Moisturizers are used as prevention and treatment of surfactant and irritant dermatitis. Occlusives, humectants and hydrocolloids can be used to improve the function of the skin water barrier by increasing the moisture content.
Moisturizer efficacy remains unresolved. This evidence-based overview attempts to place the conflicting literature sources into a clinical and product development perspective.
Material and Methods
As an update to a previous overview by Zhai and Maibach, publications from 1992 to 2006 were reviewed quantitatively to examine moisturizer effectiveness. Pub Med from 1992 to 2006, Science Citation Index from 1992 to 2006, and Embasea from 1992 to 2006 were searched on these terms: moisturizer, irritant dermatitis, prevention and treatment.
Results on Prevention
Preventing ICD in normal skin: Of the 10 studies performed on normal skin, those by Held and Agner and Held et al. suggest that using Locobase on normal skin caused increased susceptibility to experimental irritants. Ramsing and Agner4 had the opposite experience with this product. Direct comparison is problematic because different anatomical sites and exposure duration were used.
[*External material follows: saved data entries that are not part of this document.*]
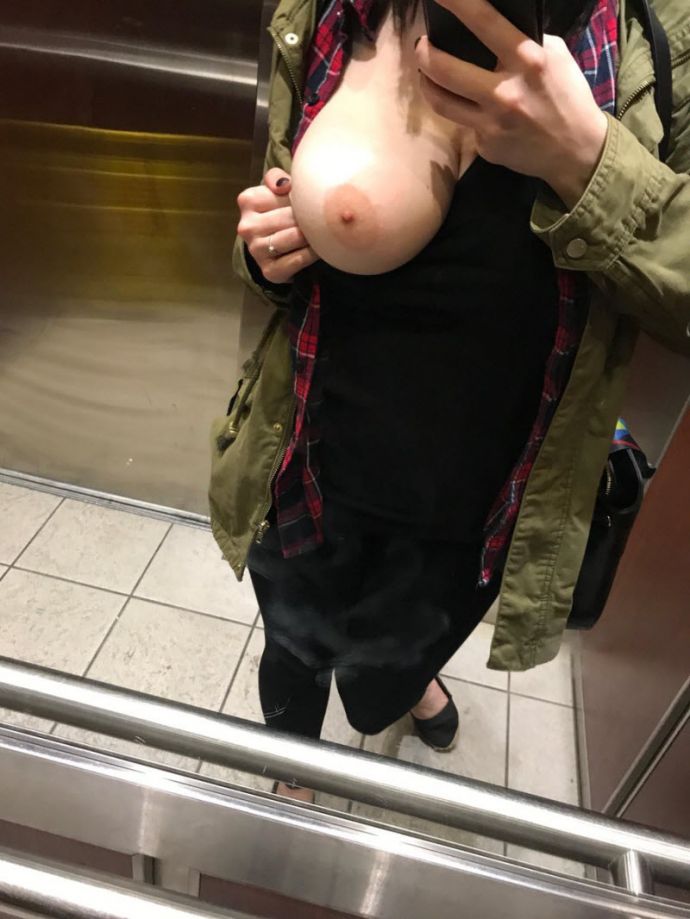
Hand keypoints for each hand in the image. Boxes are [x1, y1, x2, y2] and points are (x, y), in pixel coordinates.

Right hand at [237, 168, 317, 283]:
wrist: (272, 250)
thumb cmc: (277, 213)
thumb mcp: (275, 191)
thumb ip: (277, 178)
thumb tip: (286, 186)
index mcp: (247, 201)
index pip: (283, 194)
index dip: (300, 198)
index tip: (304, 203)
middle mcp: (247, 226)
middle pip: (291, 216)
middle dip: (308, 217)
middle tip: (318, 219)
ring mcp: (256, 250)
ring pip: (296, 237)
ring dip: (312, 235)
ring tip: (318, 233)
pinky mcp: (270, 271)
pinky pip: (300, 259)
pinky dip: (313, 253)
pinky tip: (317, 249)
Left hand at [416, 0, 608, 206]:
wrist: (577, 151)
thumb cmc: (568, 96)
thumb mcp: (555, 56)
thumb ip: (524, 40)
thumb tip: (495, 26)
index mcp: (528, 59)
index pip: (483, 22)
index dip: (455, 4)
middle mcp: (505, 91)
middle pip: (444, 68)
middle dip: (423, 52)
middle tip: (421, 45)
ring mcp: (491, 123)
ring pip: (440, 100)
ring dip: (426, 83)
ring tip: (425, 73)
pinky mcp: (485, 145)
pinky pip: (462, 123)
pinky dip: (460, 112)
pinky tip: (466, 106)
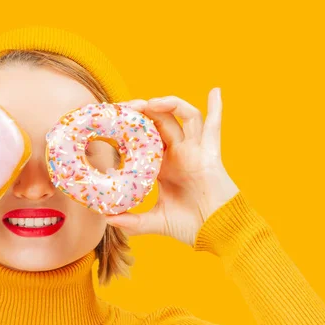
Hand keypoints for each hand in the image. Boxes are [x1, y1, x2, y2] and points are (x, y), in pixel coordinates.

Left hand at [106, 88, 239, 246]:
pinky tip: (215, 91)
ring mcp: (195, 151)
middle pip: (160, 122)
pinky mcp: (211, 155)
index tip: (112, 120)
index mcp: (163, 166)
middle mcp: (179, 154)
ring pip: (183, 117)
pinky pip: (214, 128)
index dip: (130, 128)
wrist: (218, 233)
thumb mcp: (156, 221)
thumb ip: (132, 221)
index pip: (145, 138)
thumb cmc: (190, 226)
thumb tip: (106, 218)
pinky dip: (216, 109)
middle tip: (125, 106)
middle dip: (144, 110)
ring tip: (149, 103)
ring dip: (168, 104)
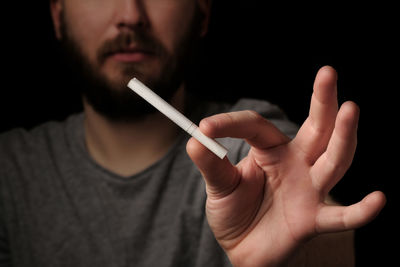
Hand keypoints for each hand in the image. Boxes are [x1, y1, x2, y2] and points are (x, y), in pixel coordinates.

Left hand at [186, 66, 385, 266]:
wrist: (243, 250)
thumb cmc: (234, 213)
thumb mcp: (219, 186)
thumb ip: (211, 164)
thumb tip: (195, 137)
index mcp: (270, 151)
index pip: (257, 126)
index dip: (232, 123)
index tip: (206, 127)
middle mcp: (296, 164)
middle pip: (316, 129)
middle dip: (323, 102)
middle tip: (328, 72)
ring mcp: (309, 189)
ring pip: (333, 160)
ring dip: (343, 137)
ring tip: (351, 109)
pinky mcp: (315, 219)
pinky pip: (342, 217)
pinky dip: (361, 211)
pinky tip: (378, 199)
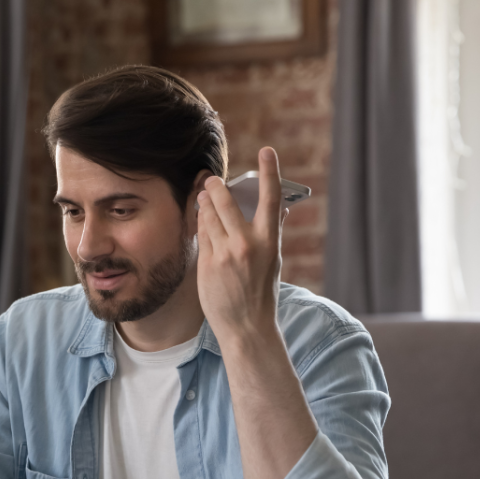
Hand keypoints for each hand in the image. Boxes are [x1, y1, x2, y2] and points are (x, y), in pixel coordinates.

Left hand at [196, 147, 288, 343]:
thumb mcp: (273, 262)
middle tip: (211, 180)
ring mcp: (226, 253)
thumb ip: (272, 233)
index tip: (267, 151)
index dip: (270, 172)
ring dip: (204, 203)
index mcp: (270, 241)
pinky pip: (202, 233)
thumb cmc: (261, 293)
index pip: (272, 198)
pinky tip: (199, 218)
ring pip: (209, 215)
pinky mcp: (208, 263)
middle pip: (226, 201)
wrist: (246, 327)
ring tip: (203, 197)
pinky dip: (200, 223)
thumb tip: (280, 209)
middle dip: (215, 187)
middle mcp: (248, 244)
Held and Agner compared two moisturizers on normal skin. Nineteen healthy volunteers applied them three times daily for five days before 24-hr patch testing with sodium lauryl sulfate (SLS). Evaluation, including transepidermal water loss (TEWL), electrical capacitance, laser Doppler colorimetry and clinical scoring concluded that SLS skin response was increased on moisturizer-treated arms compared to controls for Locobase, while this was not statistically significant for the other moisturizer, Decubal. This difference is most likely because of lipid content. Those authors suggest that increasing stratum corneum (SC) hydration enhances permeability to hydrophilic substances. A high level of SC hydration may facilitate transportation of a hydrophilic allergen, and this is likely to be positively related to lipid moisturizer content.